Simplicity was a major consideration in Ethernet design. Computers on an Ethernet LAN are connected to each other directly by a passive communication medium, the Ether. There are no intermediate stages that handle message routing; the sender puts its packet directly on the Ether, thus broadcasting it to all potential receivers that are hooked up to the LAN. Flow control is distributed uniformly across the network. Each node determines when it is safe to send its packet, i.e. when no other node is currently transmitting. The receiver snoops the Ether for packets addressed to it, and acknowledges receipt when transmission is successful.
The high reliability of this design is due to the fact that there is no single point of failure. All communications occur directly through a passive medium, which means that there are no complex routers that can fail and impair, or even halt, packet transmission. The only complex pieces of hardware on an Ethernet LAN are the nodes themselves; in theory a failure of any number of them should not affect other nodes in any way, since every node is responsible for handling all of its own interactions with the rest of the network. The absence of expensive switching hardware ensures that the cost of the network itself is negligible compared to the cost of the nodes. Finally, local flexibility of an Ethernet is due to the fact that nodes can be reconfigured (and their number varied) simply by plugging them into the Ether at any convenient point.

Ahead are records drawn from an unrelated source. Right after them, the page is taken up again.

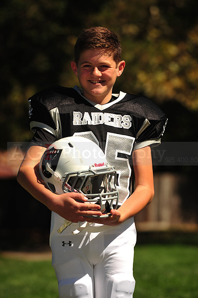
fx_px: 1652
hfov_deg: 6.9
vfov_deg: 10.3
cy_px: 149
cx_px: 99
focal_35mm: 200
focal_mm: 200
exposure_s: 1/1000
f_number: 5
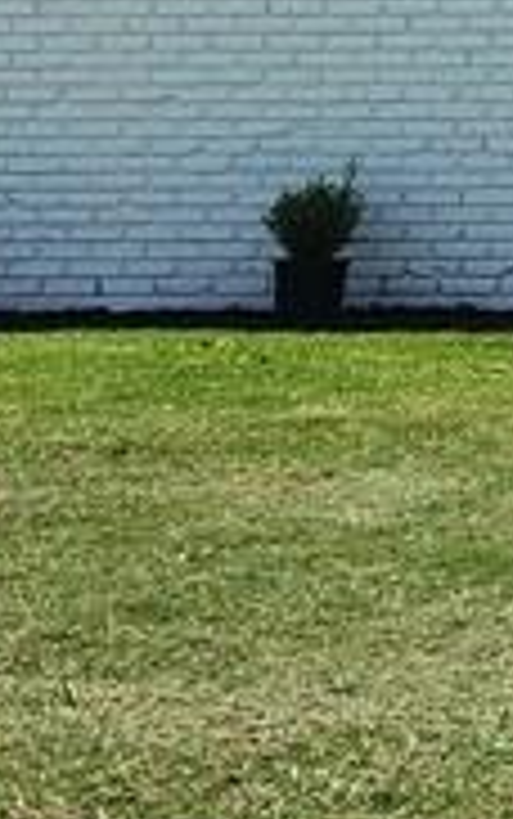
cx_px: 1737
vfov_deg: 14.9
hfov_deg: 7.8
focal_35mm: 137
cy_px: -58
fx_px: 3060
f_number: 1.8
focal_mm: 5.4
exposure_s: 1/2060
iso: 20
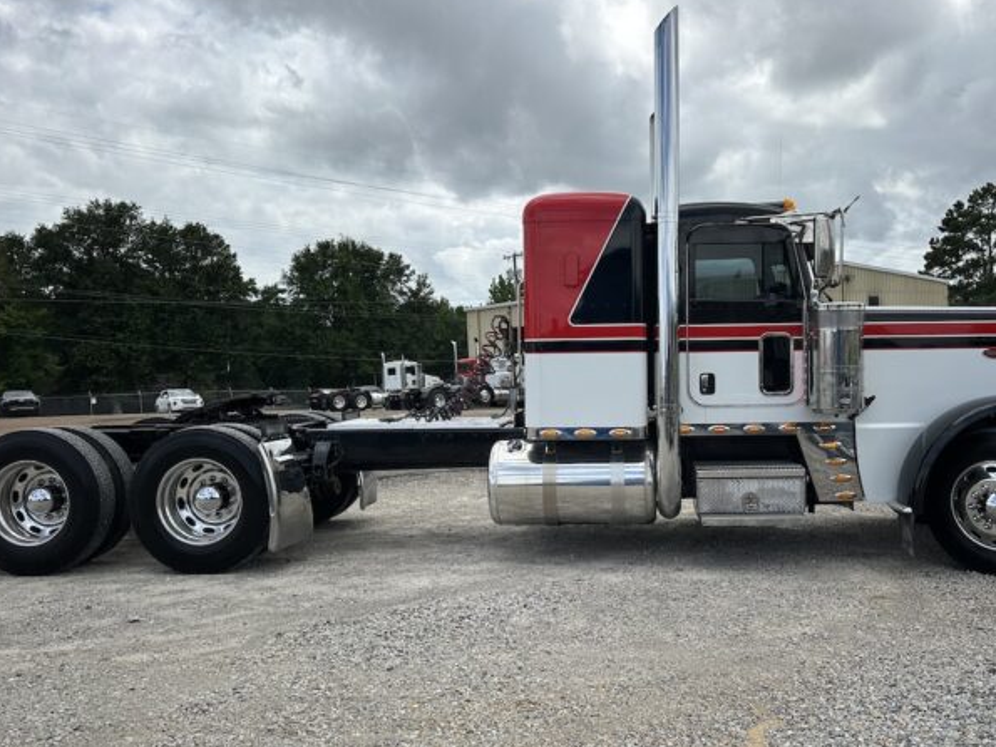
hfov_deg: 58.1
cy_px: 380
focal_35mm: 31
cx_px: 569
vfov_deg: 45.4
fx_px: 892
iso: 80
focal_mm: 6.86
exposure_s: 1/6623
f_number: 1.78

Ethernet possesses serious disadvantages as well. The statement made earlier about the absence of single point failure is not completely true. If a malfunctioning node fails to disconnect itself from the Ether, the whole network goes down. However careful the designers of the hardware interface are, there is no 100% guarantee against such occurrences. But the principal problem with the Ethernet has to do with performance and scalability, not reliability. A single shared medium of transmission limits the total bandwidth of an Ethernet by serializing all communications. As a result, the throughput can be increased only by substituting a higher-throughput Ether. Scalability is also a major problem: if too many nodes are hooked up to a single Ether, they will increasingly interfere with each other. More conflicts mean wasted retransmission tries, and performance degrades substantially.
In order to create a network with substantially better performance and scalability, Autonet designers had to change both the routing strategy and the underlying hardware. Message routing is handled by active packet switches, connected by point-to-point links. Every switch must have buffers to store the queue of incoming messages. Special software is used to select the best route for each packet from the available alternatives.

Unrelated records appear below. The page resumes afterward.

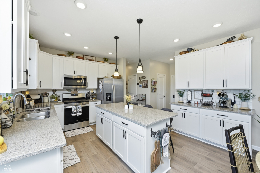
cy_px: 86
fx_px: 101
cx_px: 130
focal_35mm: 14
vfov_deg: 81.1
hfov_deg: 104.3
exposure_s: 1/200
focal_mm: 14
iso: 320
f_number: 6.3
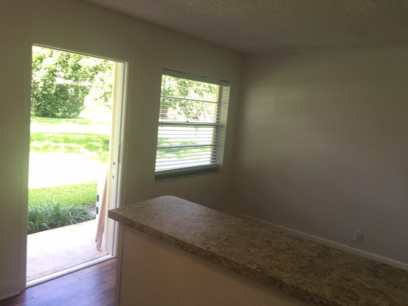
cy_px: 153
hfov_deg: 61.7
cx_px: 204
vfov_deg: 48.2
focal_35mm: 29
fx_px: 342
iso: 25
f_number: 2.2
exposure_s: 1/60
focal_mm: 4.15
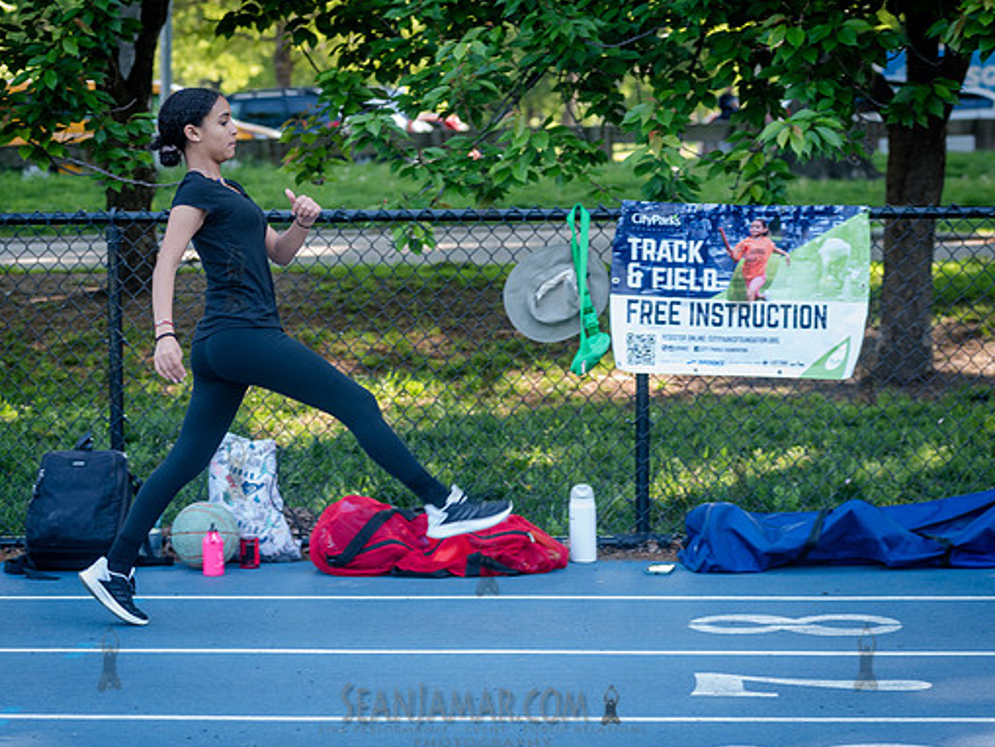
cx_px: 498
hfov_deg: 18.0
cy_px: 389
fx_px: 3134
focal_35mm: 109
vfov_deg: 13.6
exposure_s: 1/200
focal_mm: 92
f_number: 4
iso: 400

This approach delivers exactly those advantages which Autonet was designed to provide. Point to point routing and multiple pathways from node to node enable messages to go through the network concurrently. Overall bandwidth can be increased to many times that of a single link by adding new packet switches, or new links to existing switches. Thus, the throughput of the network is not limited by the capacity of a single link, as is the case with Ethernet. Packet switches can use pushback to regulate the flow of data, reducing the number of discarded packets to near zero under normal circumstances. That results in fewer retransmissions, further increasing useful throughput. Autonet also scales better than Ethernet, since shared hardware (packet switches) can be scaled at will.

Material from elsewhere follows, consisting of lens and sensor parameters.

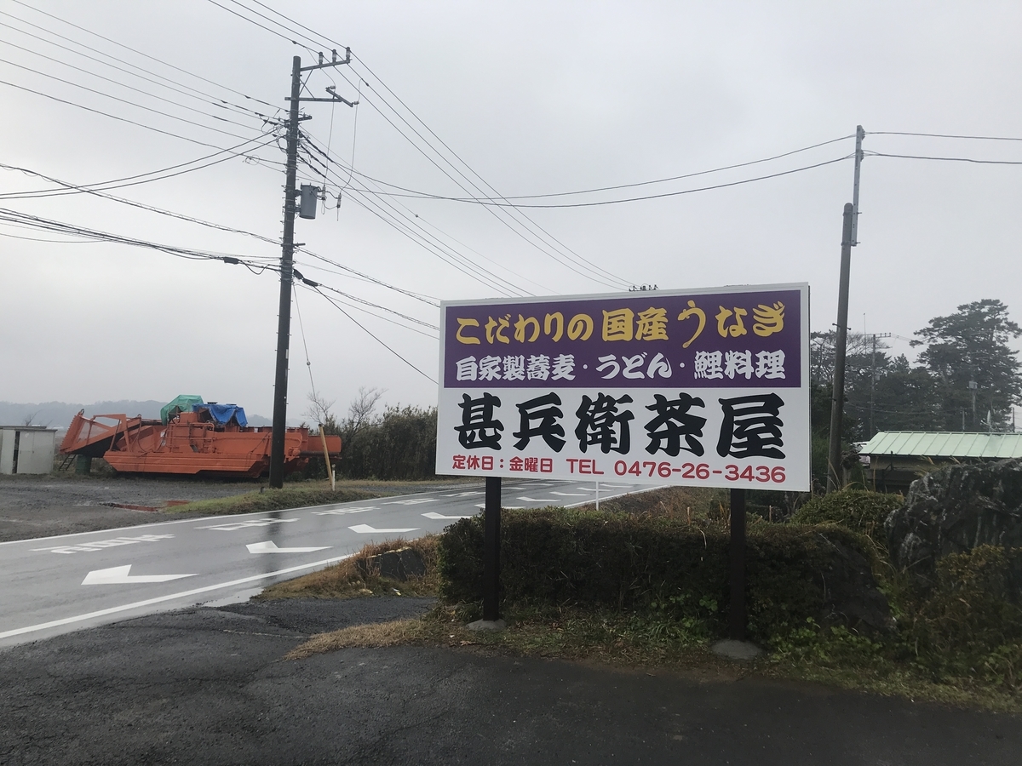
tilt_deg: +5.7
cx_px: 511
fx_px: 827
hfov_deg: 63.4
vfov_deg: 49.7
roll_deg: -1.7
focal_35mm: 28
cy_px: 383
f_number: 1.8
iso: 20
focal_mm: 3.99
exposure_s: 1/772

The increase in performance is achieved at the cost of simplicity and reliability, i.e. exactly the areas where Ethernet excels. Packet switches are much more prone to failure than a simple wire; even with multiple pathways, problems with only a few of the switches can significantly slow down the network traffic, or even disconnect parts of the network from each other. Dealing with this problem requires redundant hardware and special control software, which is capable of reconfiguring the network on the fly. Software complexity is further increased by the need for avoiding potential deadlocks, and periodically probing adjacent links for health. Both the hardware and the software cost money to develop (or buy) and maintain. Therefore, Autonet is preferable to Ethernet only in high-end networks, where good performance is essential.